Policy for Departmental and Organizational Websites

Information Technology maintains web servers that may be used by departments, programs, institutes, and other entities, for publishing information and creating applications on the web. Departmental web managers are responsible for creating content that meets web usability and accessibility standards, ensuring the accuracy and timeliness of the information presented, publishing pages that represent professional design and quality, ensuring that web materials comply with university policy and copyright, privacy, information security, intellectual property, and libel laws, and responding to inquiries and comments directed at the published material.

Anyone maintaining websites must be aware of web standards which support usability and accessibility. Departmental web editors are responsible for making certain types of adaptations in the design of their web content.

W&M departments have a responsibility to create websites that positively represent the university while safeguarding the privacy of any data they collect via web forms. If a website collects personally identifiable information the site must disclose to the end-user the purpose of the collection and how the data will be used. Furthermore, the data cannot be used for any other purposes other than the stated purpose on the website. In certain instances, secure connections (https:) are required. Please [[support,contact IT]] if your department is unsure about the acceptability of particular web applications, or to consult about the most secure way to collect and maintain data on the web. If directed, IT may delete or make inaccessible files that contain material that is in violation of state and federal law or W&M policy.
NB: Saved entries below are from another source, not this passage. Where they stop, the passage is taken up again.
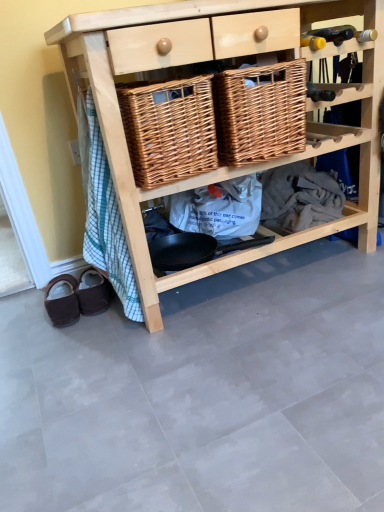
Question: Looking at the image, does woven brown basket at center, acting as the second basket starting from the left, seem bigger or smaller compared to natural wood shelf at center?

Choices:
 (A) small
 (B) big

Answer: (A)

Question: From a real-world perspective, is woven brown basket at center, the first basket viewed from the right, physically located above or below natural wood shelf at center?

Choices:
 (A) below
 (B) above

Answer: (B)

Question: Which of these objects is positioned farthest from the natural wood shelf at center?

Choices:
 (A) woven brown basket at center, marked as the second basket in a right-to-left arrangement
 (B) brown suede mule at lower left, which is counted as the second footwear, starting from the left
 (C) woven brown basket at center, the first basket viewed from the right
 (D) brown suede slippers at lower left, the second footwear from the right

Answer: (D)

Question: Which object is the farthest from the woven brown basket at center, acting as the second basket starting from the left?

Choices:
 (A) natural wood shelf at center
 (B) brown suede mule at lower left, which is counted as the second footwear, starting from the left
 (C) woven brown basket at center, marked as the second basket in a right-to-left arrangement
 (D) brown suede slippers at lower left, the second footwear from the right

Answer: (D)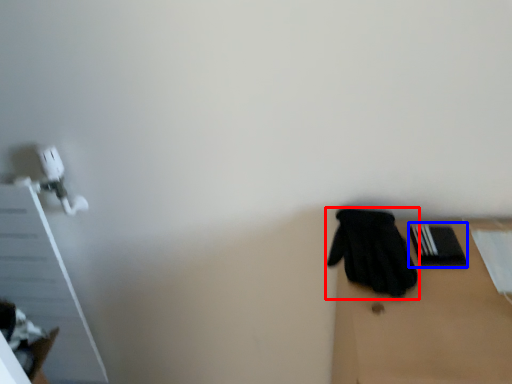
Question: Which object is further to the camera taking this photo, glove (highlighted by a red box) or bin (highlighted by a blue box)?

Choices:
 (A) glove
 (B) bin

Answer: (B)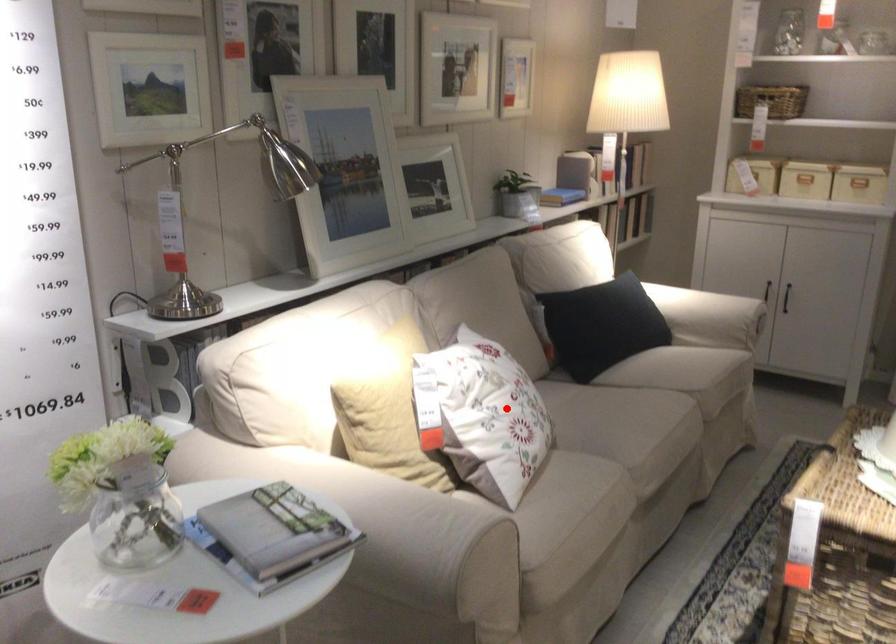
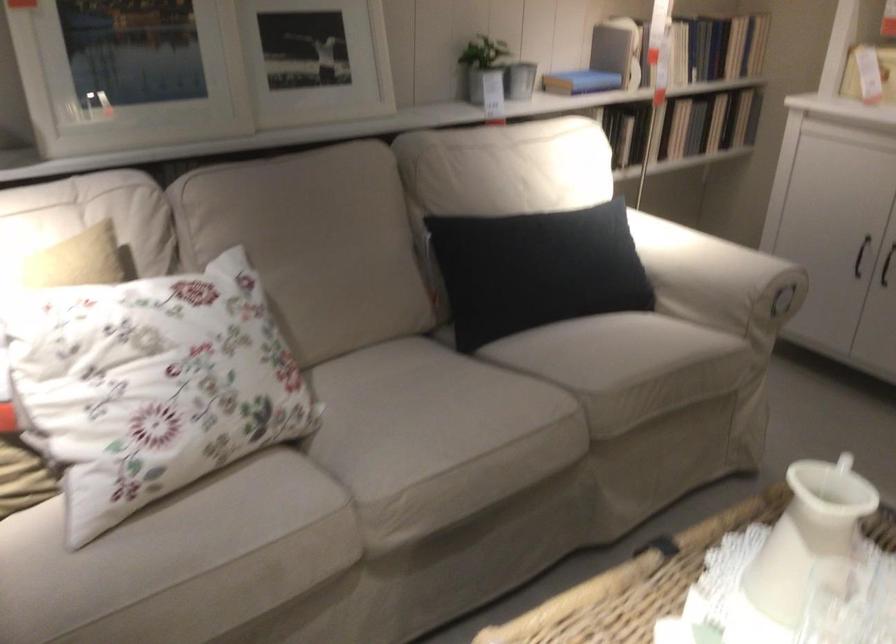
Question: I am providing you with two images of the same scene from different viewpoints. Image1 has a red point marked. In image2, the corresponding 3D location appears at what relative position? Reply with the corresponding letter.

Choices:
 (A) Closer
 (B) Farther

Answer: (A)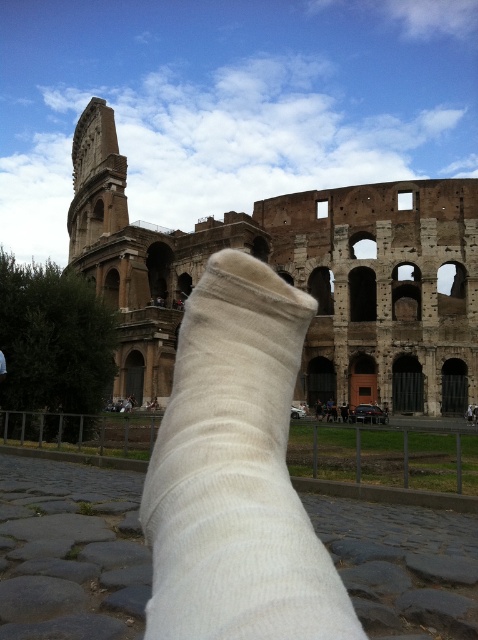
Who is lower down, brown stone amphitheater at center or white cotton sock at center?

Positioned lower is white cotton sock at center.

Which of these two, brown stone amphitheater at center or white cotton sock at center, stands taller?

With more height is brown stone amphitheater at center.

The height and width of the screenshot is (640, 478). What do you see at coordinates (296, 276) in the screenshot? I see `brown stone amphitheater at center` at bounding box center [296, 276].

Locate an element on the screen. This screenshot has width=478, height=640. brown stone amphitheater at center is located at coordinates (296, 276).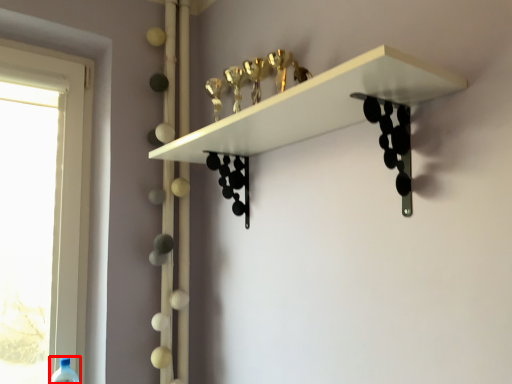
Question: From the image's perspective, what is the correct spatial positioning of wine bottle (annotated by the red box) in reference to shelf?

Choices:
 (A) below
 (B) above

Answer: (A)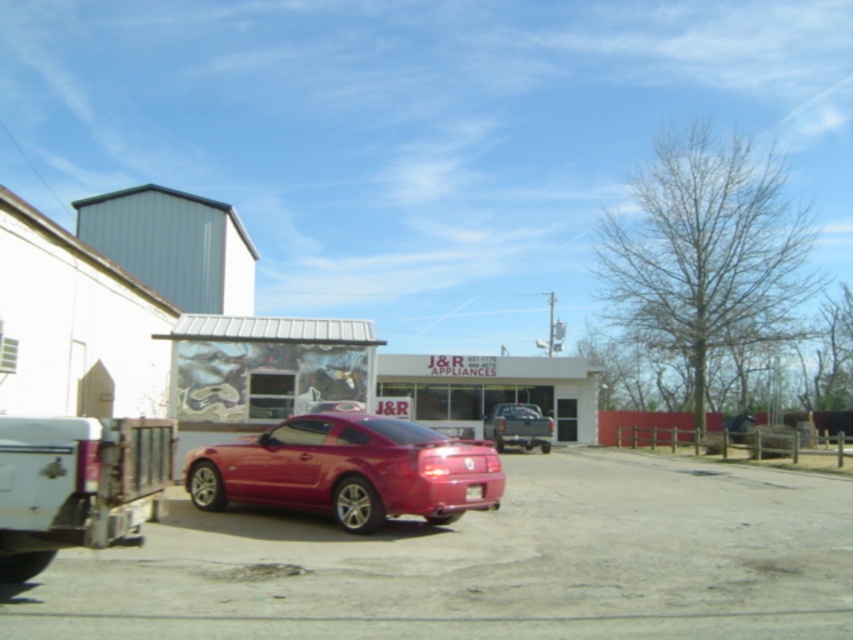
Measure the distance from white matte truck at lower left to matte black truck at center.

white matte truck at lower left is 85.76 feet from matte black truck at center.

Is white matte truck at lower left below matte black truck at center?

No.

Describe the element at coordinates (77, 484) in the screenshot. I see `white matte truck at lower left` at that location.

The width and height of the screenshot is (853, 640). In order to click on white matte truck at lower left in this screenshot , I will do `click(77, 484)`.

Can you confirm if glossy red car at center is smaller than white matte truck at lower left?

Yes.

Is point (486, 488) closer to camera compared to point (90, 513)?

No, it is behind (90, 513).

Where is `glossy red car at center`? glossy red car at center is located at coordinates (349, 470).

Is point (361, 468) farther from viewer compared to point (495, 420)?

No, (361, 468) is closer to viewer.

Between glossy red car at center and matte black truck at center, which one is positioned lower?

matte black truck at center is below.

Between point (335, 424) and point (521, 436), which one is positioned in front?

Positioned in front is point (335, 424).

Find the location of a particular element. glossy red car at center is located at coordinates (349, 470).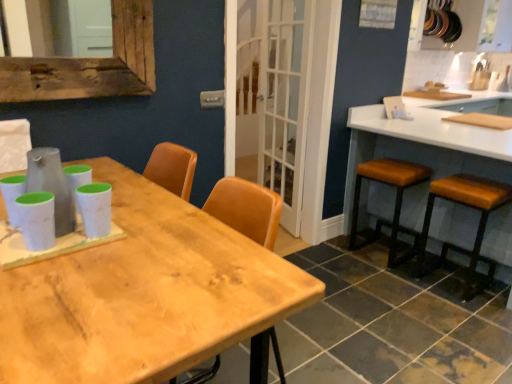
Question: Should I look upward or downward to see white matte chair at upper left?

Choices:
 (A) down
 (B) up

Answer: (B)

Question: Is white matte chair at upper left wider than brown leather stool at right, the second stool viewed from the left?

Choices:
 (A) yes
 (B) no

Answer: (B)

Question: Can you confirm if white matte chair at upper left is smaller than brown leather stool at right, positioned as the 1th stool in right-to-left order?

Choices:
 (A) yes
 (B) no

Answer: (A)

Question: From the image's perspective, is white matte chair at upper left below brown leather stool at right, positioned as the 1th stool in right-to-left order?

Choices:
 (A) no
 (B) yes

Answer: (A)

Question: Is white matte chair at upper left positioned far away from brown leather stool at right, positioned as the 1th stool in right-to-left order?

Choices:
 (A) no
 (B) yes

Answer: (B)

Question: Does white matte chair at upper left have a lesser width compared to brown leather stool at right, the second stool viewed from the left?

Choices:
 (A) no
 (B) yes

Answer: (B)

Question: Is white matte chair at upper left looking in the opposite direction of brown leather stool at right, positioned as the 1th stool in right-to-left order?

Choices:
 (A) no
 (B) yes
The following are not permissible uses of W&M web space:

  • Departments must not collect, store or present any sensitive or personally identifiable information without prior approval by the Director of Information Security in the Department of Information Technology. For a detailed definition of sensitive and/or personally identifiable information please reference the university's Data Classification and Protection Policy.
  • Departmental webpages cannot be used for commercial, non-university purposes. They cannot be for the personal or private gain of an individual or group of individuals promoting a private or commercial cause.
  • Credit card transactions are not permitted on any web servers maintained by Information Technology. Specifically, departments are not permitted to collect credit card numbers for payments via a webpage or form. The current W&M web environment cannot securely store and protect credit card customers and companies. Departments should contact the Director of Information Security in the Department of Information Technology if online credit card transactions are essential for departmental business.
  • Advertising space cannot be sold at any level of the website. "Advertising" refers to any instance in which the university or one of its units receives payment or in-kind gifts in exchange for a link or brand placement on a university webpage. Although advertising cannot be sold at any level, links to commercial vendors may be made in the following specific situations:
    • A logo or graphic for licensed software required for web viewing (e.g., Adobe Acrobat Reader, RealAudio, VeriSign)
    • A logo or link to a separately contracted vendor who provides services to the university (e.g., TIAA, Sodexo)
    • A link provided for educational or other mission-related purposes and the university has received no consideration for incorporating that link.